──────── Text shown ────────

PDA

View Full Version : Kindle MOBI: back-compatibility and future-proofing?



Todsplace
05-20-2011, 02:20 PM
Hi guys,

I was thinking about ebook back-compatibility and future-proofing, and was wondering if anyone knew of the perfect setup for handling for this?

I'm guessing that the areas of concern where are doctypes (XHTML, HTML), charsets, and entity usage (named, numerical, or direct character injection into something like UTF-8?). What's the best combo of these things?

Some things I've started to realize (and please correct me if I'm wrong, as I'm a newbie):



Numerical entities are supposed to give old kindles some trouble.
UTF-8, in general on the www, does not need entities, and can support direct injection of the character[1 (http://stackoverflow.com/questions/3922342/chartset-utf8-and-character-entities)][2 (http://stackoverflow.com/questions/520236/should-i-still-use-html-entities-why)], but most people who use UTF-8 in ebooks seem to also put the named entities as well.

────────

Goal of the exercise. Reproduce the stretch of the Kindle MOBI thread from "I was thinking" through "of these things?", substituting "character encodings" for "charsets". The listing has no connection to the Kindle MOBI thread.

──────── Information supplied ────────

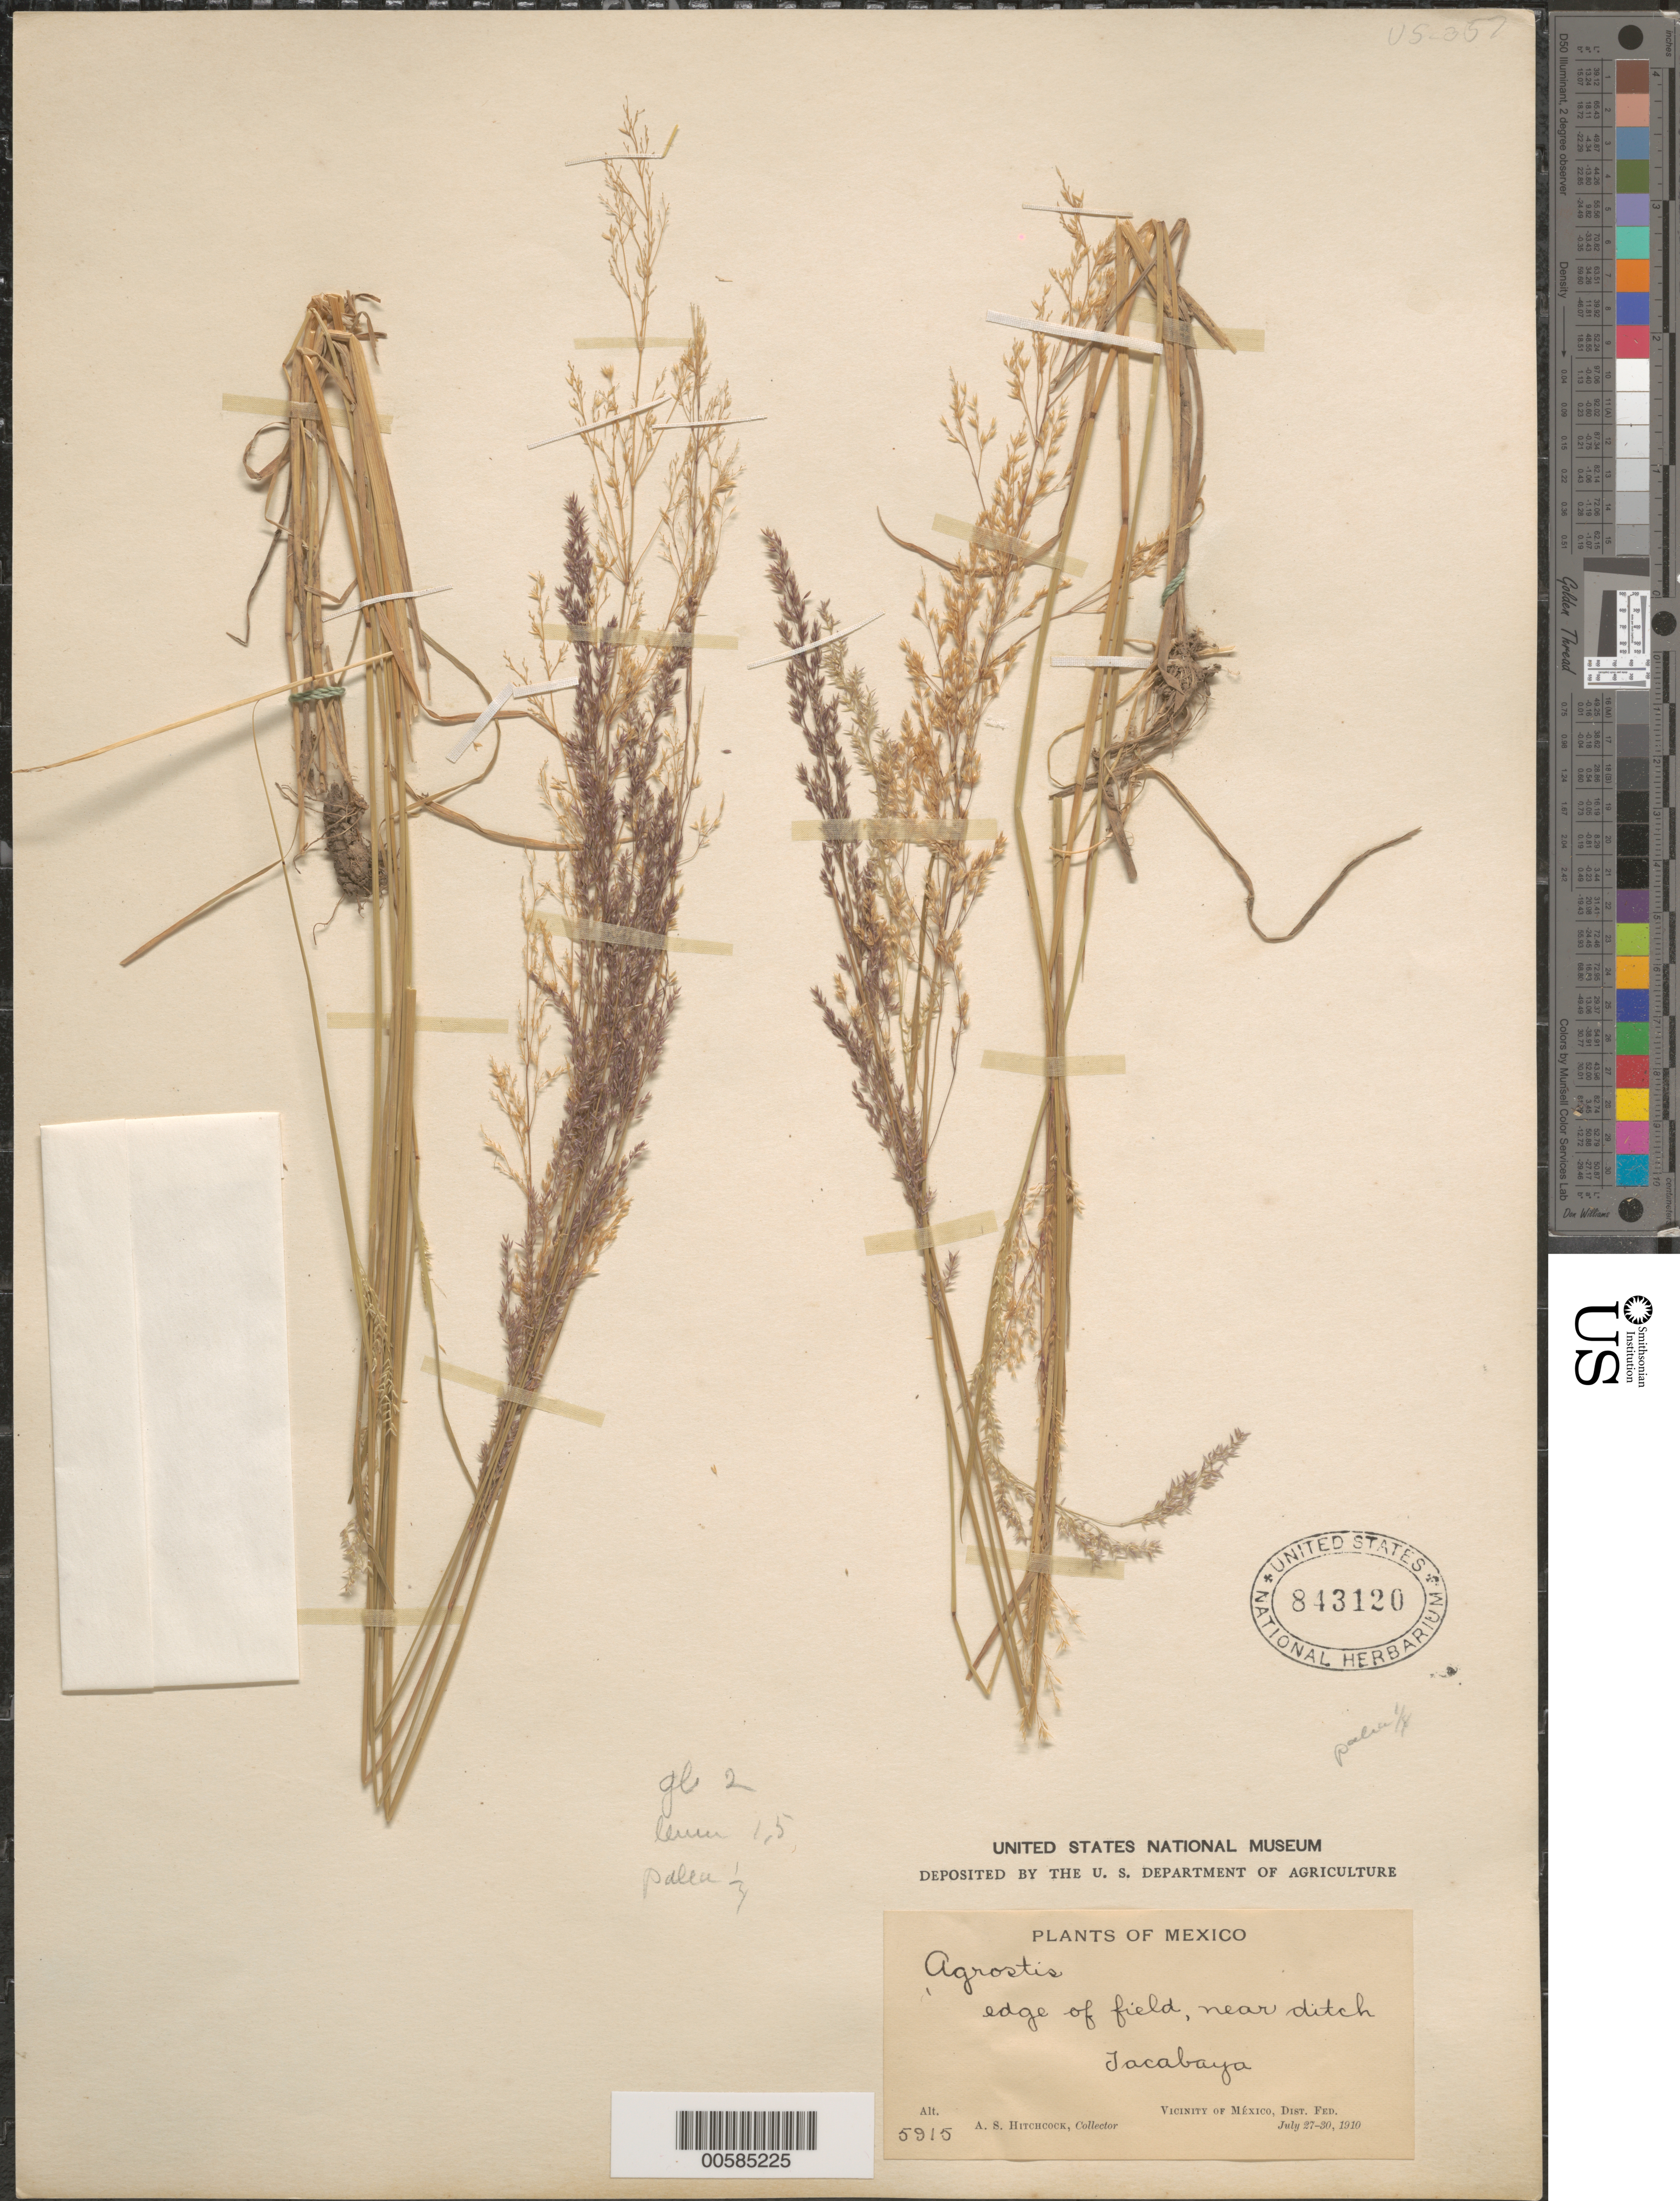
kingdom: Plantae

────────

In response.
I was thinking about ebook back-compatibility and future-proofing, and was wondering if anyone knew of the perfect setup for handling for this?

I'm guessing that the areas of concern where are doctypes (XHTML, HTML), character encodings, and entity usage (named, numerical, or direct character injection into something like UTF-8?). What's the best combo of these things?